Reproduce the passage about ISG's business word for word, starting at "We derive our" and ending at "and operating results.".

§ **TEXT PASSAGE**
+ + + + + + +
Information Services Group, Inc. (ISG) (NASDAQ: III) is a leading technology insights, market intelligence and advisory services company serving more than 500 clients around the world to help them achieve operational excellence.  We support private and public sector organizations to transform and optimize their operational environments through research, benchmarking, consulting and managed services with a focus on information technology, business process transformation, program management services and enterprise resource planning. Clients look to us for unique insights and innovative solutions for leveraging technology, our deep data source, and more than five decades of experience of global leadership in information and advisory services.  Based in Stamford, Connecticut, we have more than 900 employees and operate in 21 countries.

 

Our strategy is to strengthen our existing market position and develop new services and products to support future growth plans.  As a result, we are focused on growing our existing service model, expanding geographically, developing new industry sectors, productizing market data assets, expanding our managed services offering and growing via acquisitions. Although we do not expect any adverse conditions that will impact our ability to execute against our strategy over the next twelve months, the more significant factors that could limit our ability to grow in these areas include global macro-economic conditions and the impact on the overall sourcing market, competition, our ability to retain advisors and reductions in discretionary spending with our top strategic accounts or other significant client events.  Other areas that could impact the business would also include natural disasters, legislative and regulatory changes and capital market disruptions.

 

We derive our revenues from fees and reimbursable expenses for professional services. Certain revenues are generated under hourly or daily rates billed on a time and expense basis. Clients are typically invoiced on a monthly basis, with revenue recognized as the services are provided. There are also client engagements in which we are paid a fixed amount for our services, often referred to as fixed fee billings. This may be one single amount covering the whole engagement or several amounts for various phases or functions. From time to time, we earn incremental revenues, in addition to hourly or fixed fee billings, which are contingent on the attainment of certain contractual milestones or objectives. Such revenues may cause unusual variations in quarterly revenues and operating results.
+ + + + + + +
§ **SOURCE DATA**
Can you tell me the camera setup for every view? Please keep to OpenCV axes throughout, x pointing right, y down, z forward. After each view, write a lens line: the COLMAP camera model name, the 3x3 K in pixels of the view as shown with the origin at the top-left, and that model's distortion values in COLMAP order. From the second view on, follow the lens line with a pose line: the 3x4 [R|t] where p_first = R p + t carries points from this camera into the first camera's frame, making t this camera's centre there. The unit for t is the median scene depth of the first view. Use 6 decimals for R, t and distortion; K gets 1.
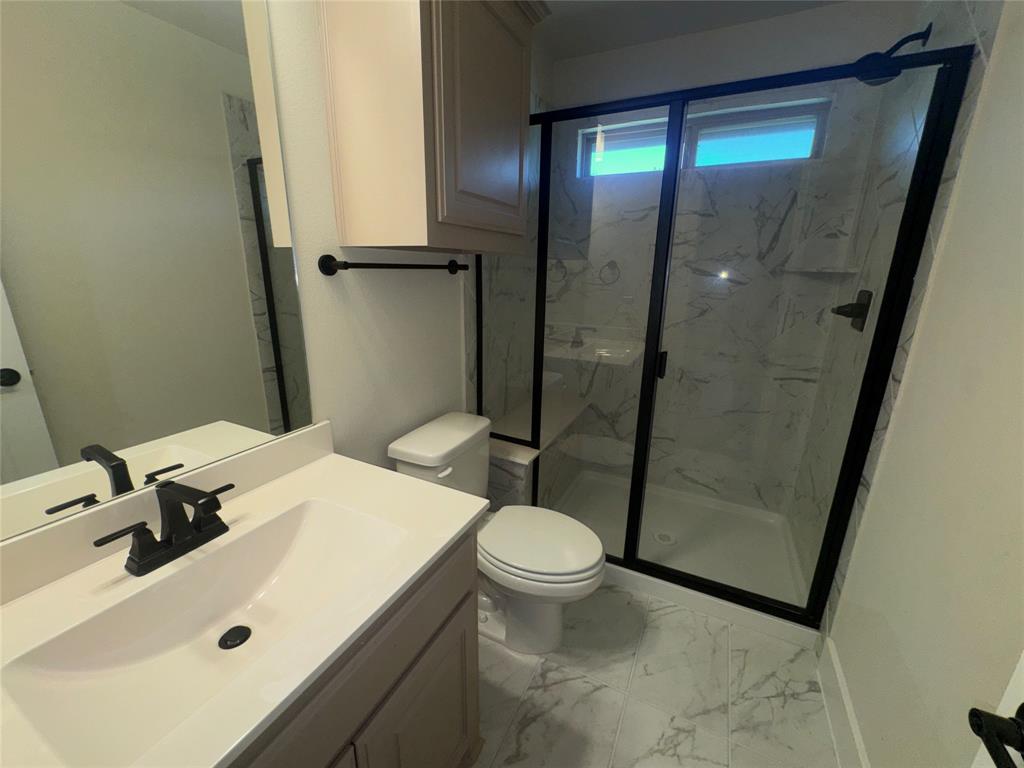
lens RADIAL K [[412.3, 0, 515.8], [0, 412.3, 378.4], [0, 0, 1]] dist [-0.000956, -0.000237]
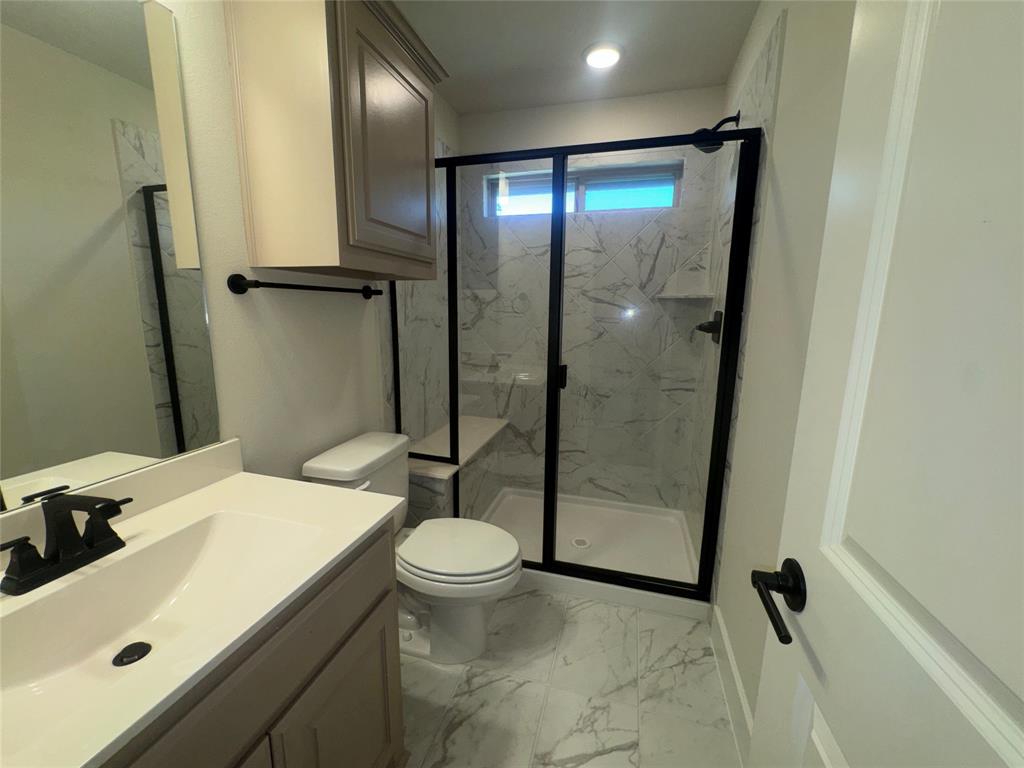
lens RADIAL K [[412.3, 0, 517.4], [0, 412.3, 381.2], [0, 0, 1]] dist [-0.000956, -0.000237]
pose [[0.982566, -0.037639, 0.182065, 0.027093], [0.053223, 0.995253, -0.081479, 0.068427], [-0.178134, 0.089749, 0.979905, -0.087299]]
+ + + + + + +
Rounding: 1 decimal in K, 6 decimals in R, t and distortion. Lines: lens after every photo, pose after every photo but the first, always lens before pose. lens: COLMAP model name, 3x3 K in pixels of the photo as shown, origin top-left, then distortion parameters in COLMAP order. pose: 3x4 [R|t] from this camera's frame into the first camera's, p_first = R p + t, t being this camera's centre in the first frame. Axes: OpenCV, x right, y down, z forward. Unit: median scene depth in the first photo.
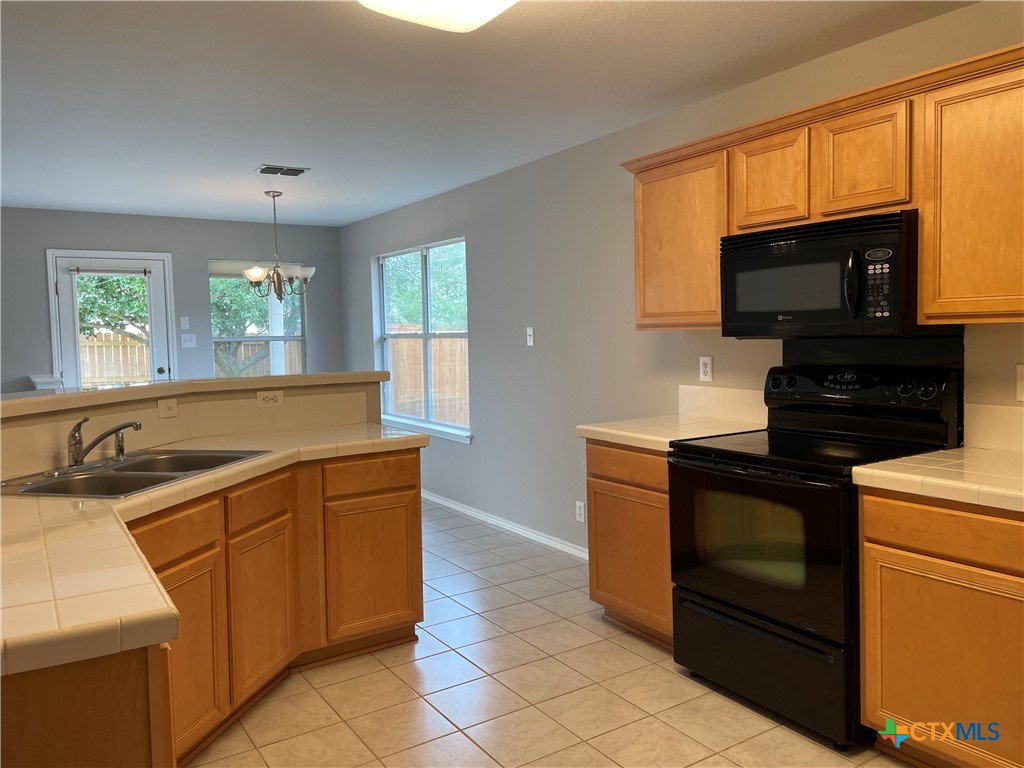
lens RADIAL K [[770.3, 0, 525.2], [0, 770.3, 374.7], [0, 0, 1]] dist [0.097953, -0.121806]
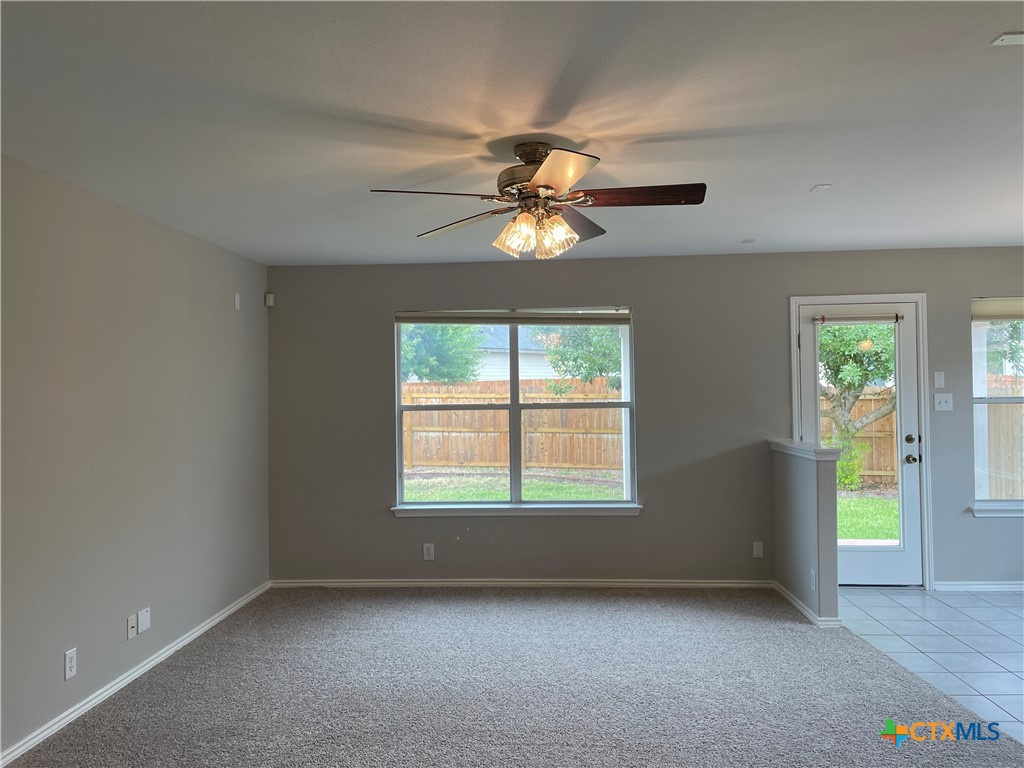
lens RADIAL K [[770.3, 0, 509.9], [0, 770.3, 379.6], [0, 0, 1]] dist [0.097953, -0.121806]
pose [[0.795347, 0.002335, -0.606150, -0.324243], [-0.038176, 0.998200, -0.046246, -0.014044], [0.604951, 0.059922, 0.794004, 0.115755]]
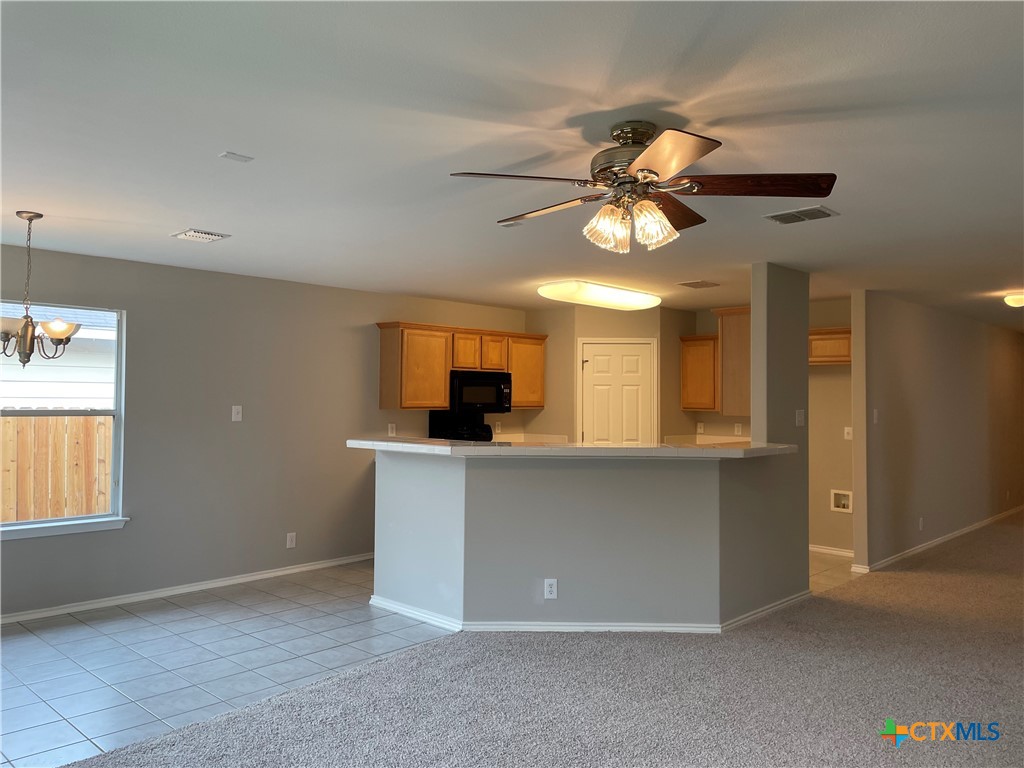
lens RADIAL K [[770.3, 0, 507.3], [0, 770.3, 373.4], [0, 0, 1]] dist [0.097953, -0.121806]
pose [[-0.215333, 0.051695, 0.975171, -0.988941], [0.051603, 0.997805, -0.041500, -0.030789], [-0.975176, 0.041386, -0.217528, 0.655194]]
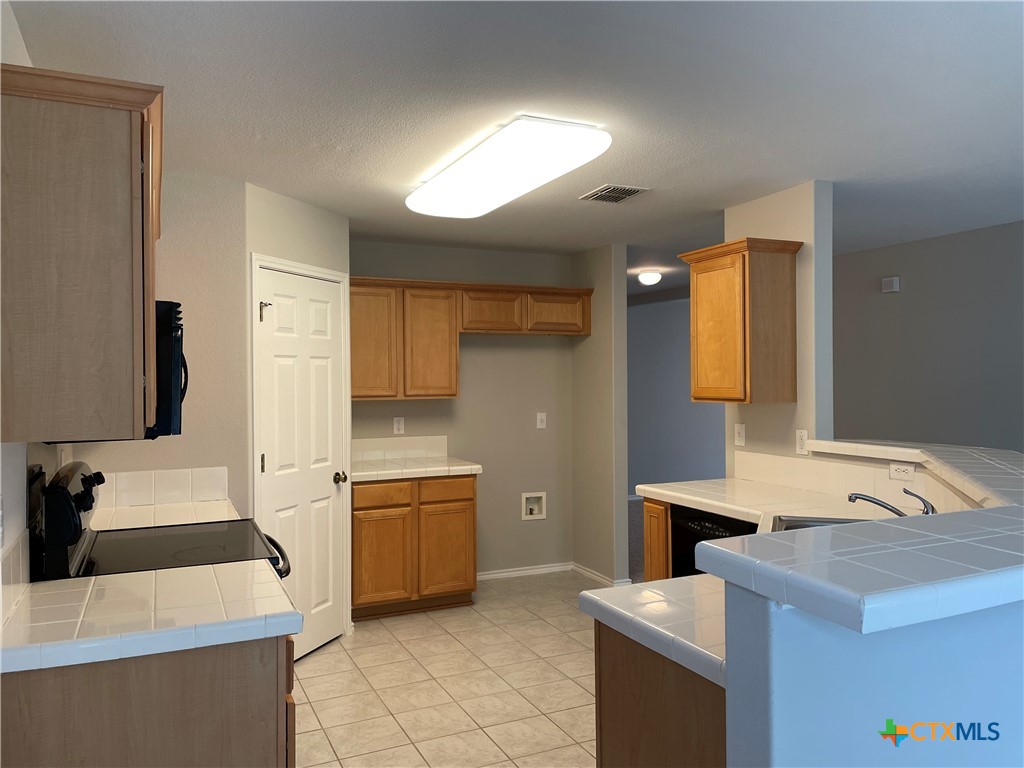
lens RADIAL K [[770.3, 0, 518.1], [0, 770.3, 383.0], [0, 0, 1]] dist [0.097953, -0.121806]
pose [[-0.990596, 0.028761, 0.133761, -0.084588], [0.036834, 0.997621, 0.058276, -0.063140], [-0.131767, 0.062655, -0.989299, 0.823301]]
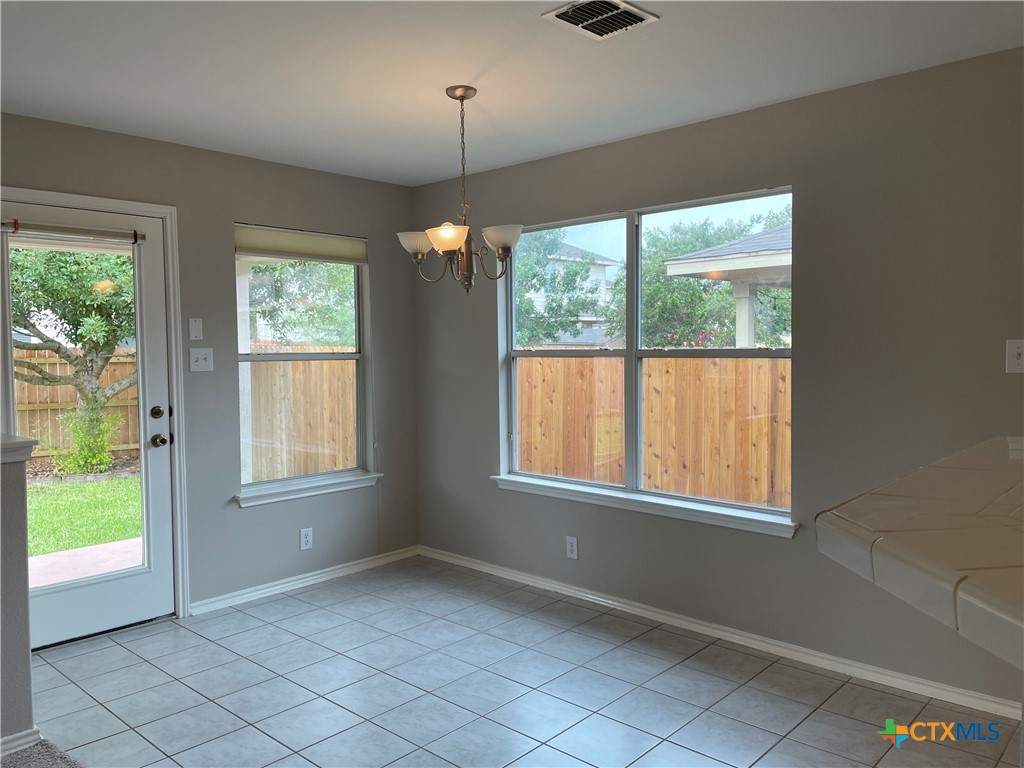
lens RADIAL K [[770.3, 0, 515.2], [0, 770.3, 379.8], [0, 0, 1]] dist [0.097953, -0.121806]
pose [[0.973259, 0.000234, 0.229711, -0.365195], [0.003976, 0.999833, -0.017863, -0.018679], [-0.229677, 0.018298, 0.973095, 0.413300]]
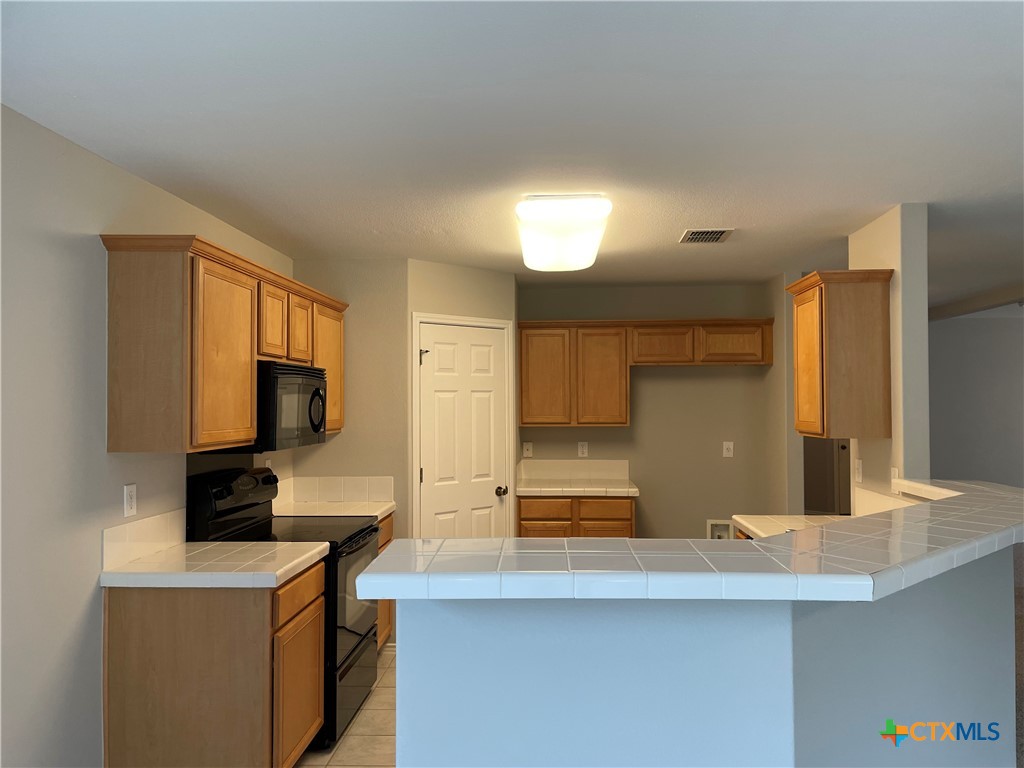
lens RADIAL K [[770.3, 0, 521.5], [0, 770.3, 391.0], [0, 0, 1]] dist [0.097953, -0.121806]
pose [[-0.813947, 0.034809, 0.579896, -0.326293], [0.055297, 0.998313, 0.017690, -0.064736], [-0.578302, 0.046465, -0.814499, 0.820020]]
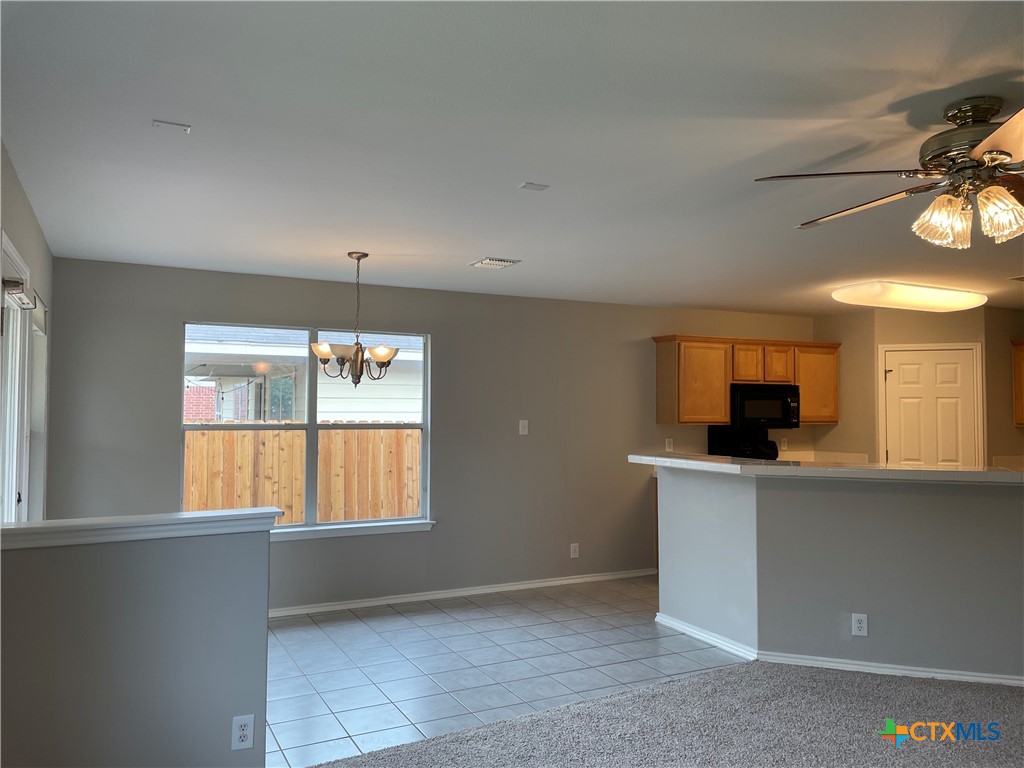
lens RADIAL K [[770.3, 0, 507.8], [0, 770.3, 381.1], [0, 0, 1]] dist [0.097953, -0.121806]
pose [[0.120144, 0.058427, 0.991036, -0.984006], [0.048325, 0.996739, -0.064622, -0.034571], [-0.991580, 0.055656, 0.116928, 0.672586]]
+ + + + + + +
§ **ANSWER AREA**
We derive our revenues from fees and reimbursable expenses for professional services. Certain revenues are generated under hourly or daily rates billed on a time and expense basis. Clients are typically invoiced on a monthly basis, with revenue recognized as the services are provided. There are also client engagements in which we are paid a fixed amount for our services, often referred to as fixed fee billings. This may be one single amount covering the whole engagement or several amounts for various phases or functions. From time to time, we earn incremental revenues, in addition to hourly or fixed fee billings, which are contingent on the attainment of certain contractual milestones or objectives. Such revenues may cause unusual variations in quarterly revenues and operating results.